Entre chiffre maudit et joyau perdu…

Et on remet le couvert concernant les critiques tout en vidéo sur Youtube avec le 2ème essai que j’espère être bien plus convaincant, consacré cette fois-ci à ce petit bijou – malheureusement trop méconnu – qu’est Lost Odyssey, uniquement sur 360.

L’idée de faire la review de ce jeu qui commence à dater légèrement est venu après avoir fait le premier DVD (en attendant la suite, ne l’ayant pas acheté, faut pas pousser non plus) de Final Fantasy 13, sur 360. Le constat est assez simple: Final Fantasy 13 est couillu dans un sens pour partir dans une voie complètement différente de son prédécesseur (FF12) et même de ses ancêtres (Ah, la sainte trinité FF7/8/9), mais foire, à mon sens, le coche pour devenir une régression, voir presque une insulte au genre RPG Japonais. Certes, c’est un genre qui évolue peu par nature, et certains apprécierons cette prise de risque, mais les changements sont tellement… à côté de la plaque qu’ils ne me font dire qu’une chose: FF13 porte bien son numéro.

Ici, Square-Enix a tout simplement décidé, peut être lors d’une soirée trop arrosé, de virer ce qui faisait le charme de la série et du genre en lui même. Vous aimiez vous balader en ville ? Vous aimiez contrôler toute votre équipe en combat pour monter la plus habile des stratégies ? Vous aimiez vous balader sur la carte du monde et découvrir les îlots cachés gardant aux yeux de tous de dangereux boss cachés ?

Final Fantasy 13 s’en moque et les éradiquent sans sourciller !

La fameuse progression dite « en couloir » n’était pas une exagération. Durant les 8h du premier DVD, le scénario n’a tout simplement pas progressé (ou presque, mais c’est de façon très anecdotique), je n’ai fait qu’enchaîner:
– Les combats (Se limitant malheureusement à contrôler qu’un seul personnage et ayant un système de combat tellement assisté que j’ai passé les 3/4 de mon temps à faire LB (Changer de « formation » selon la situation) et A à répétition (Pour sélectionner l’attaque automatique) avec quelques variantes pour aller chercher une potion. Mais. Rien. De. Plus.).
– Les cinématiques (nombreuses, n’apportant pas grand chose et cassant souvent le rythme, puisque souvent sans grand intérêt).
– Les couloirs… vides.

Tu ne le sais pas encore, mais tu as déjà envie de la baffer.
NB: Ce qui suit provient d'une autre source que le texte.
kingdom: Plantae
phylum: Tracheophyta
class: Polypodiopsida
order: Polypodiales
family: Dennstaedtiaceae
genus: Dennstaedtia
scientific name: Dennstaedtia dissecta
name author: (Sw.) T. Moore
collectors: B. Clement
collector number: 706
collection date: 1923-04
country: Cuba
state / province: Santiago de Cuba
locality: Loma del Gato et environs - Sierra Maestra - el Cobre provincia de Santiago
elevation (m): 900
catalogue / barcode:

En soit, les couloirs ne me gênent pas tant que ça… Le problème, c’est qu’il n’y a rien à faire dedans, c’est d’un vide assez effrayant. En fait, c’est surtout parce qu’on voit les ennemis sur le chemin, ce qui permet de les combattre ou non. Ce qui en découle, c’est qu’on va donc parcourir des couloirs où l’on ne pourra parler avec personne, où on y trouvera que des coffres rarement intéressant et quelques ennemis par ci par là qu’on pourra esquiver la moitié du temps… Si éventuellement, les combats étaient aléatoires, ça pimenterait la progression avec la peur de tomber sur tout et n’importe quoi à 3 mètres d’un point de sauvegarde… Mais là, avec la possibilité d’anticiper les combats, on flingue un rythme déjà pas bien palpitant.
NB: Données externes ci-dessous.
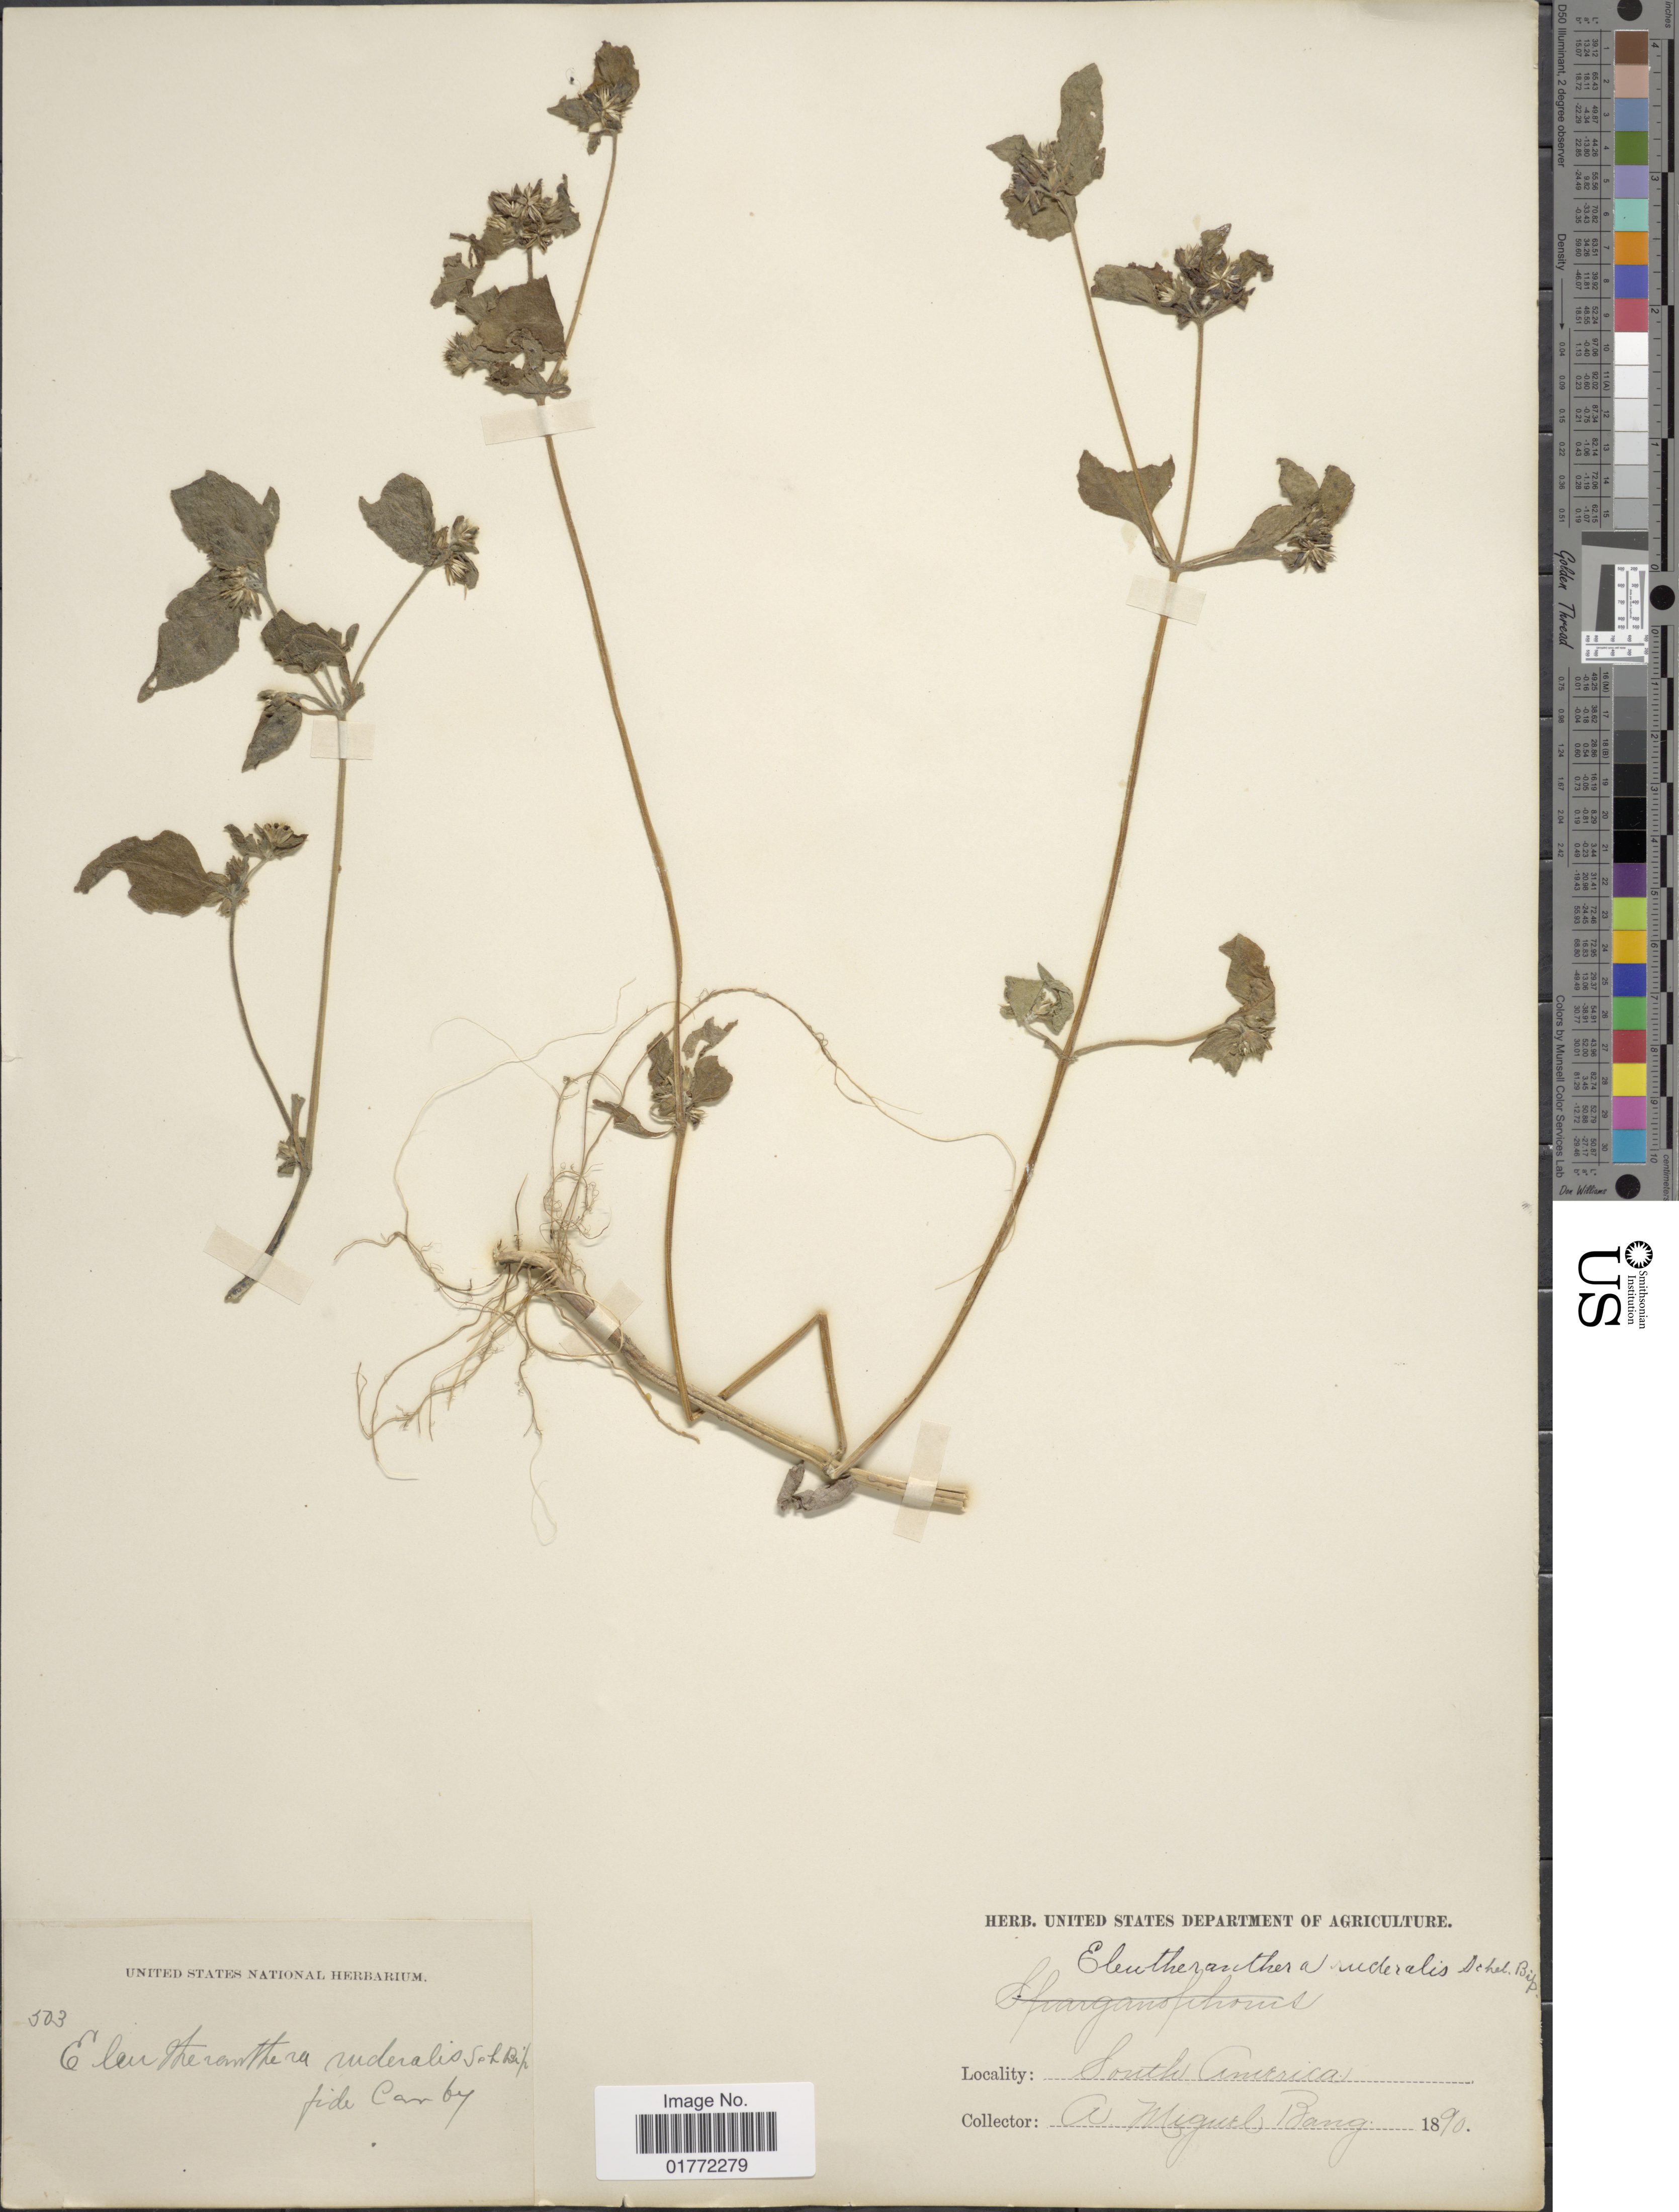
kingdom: Plantae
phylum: Tracheophyta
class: Magnoliopsida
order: Asterales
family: Asteraceae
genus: Eleutheranthera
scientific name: Eleutheranthera ruderalis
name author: (Sw.) Sch. Bip.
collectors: M. Bang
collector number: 1890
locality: South America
L’ensemble (malgré tout !) n’est pas si désagréable que ça (Ah ça oui, les graphismes sont beau…), mais laisse un arrière goût dans la bouche en attendant la suite: celui du gâchis. Ce sentiment qui nous fait dire que ça ne s’améliorera pas (ou très peu) et qu’on sait pertinemment que les premières impressions sont déjà les bonnes. Le pire étant cette soit disant « liberté » promise au bout de 20h… qui n’est qu’en fait, et ça ne sera pas un gros spoil de ma part, qu’un bête Monster Hunter-like version RPG. Une grande plaine avec de jolis monstres qui se baladent partout dont les seuls missions annexes que l’on pourra réaliser auront pour but… de les éliminer. Passionnant !

Je continuerais probablement ce FF13, mais je ne me fais pas trop d’illusion quant à un éventuel regain d’intérêt.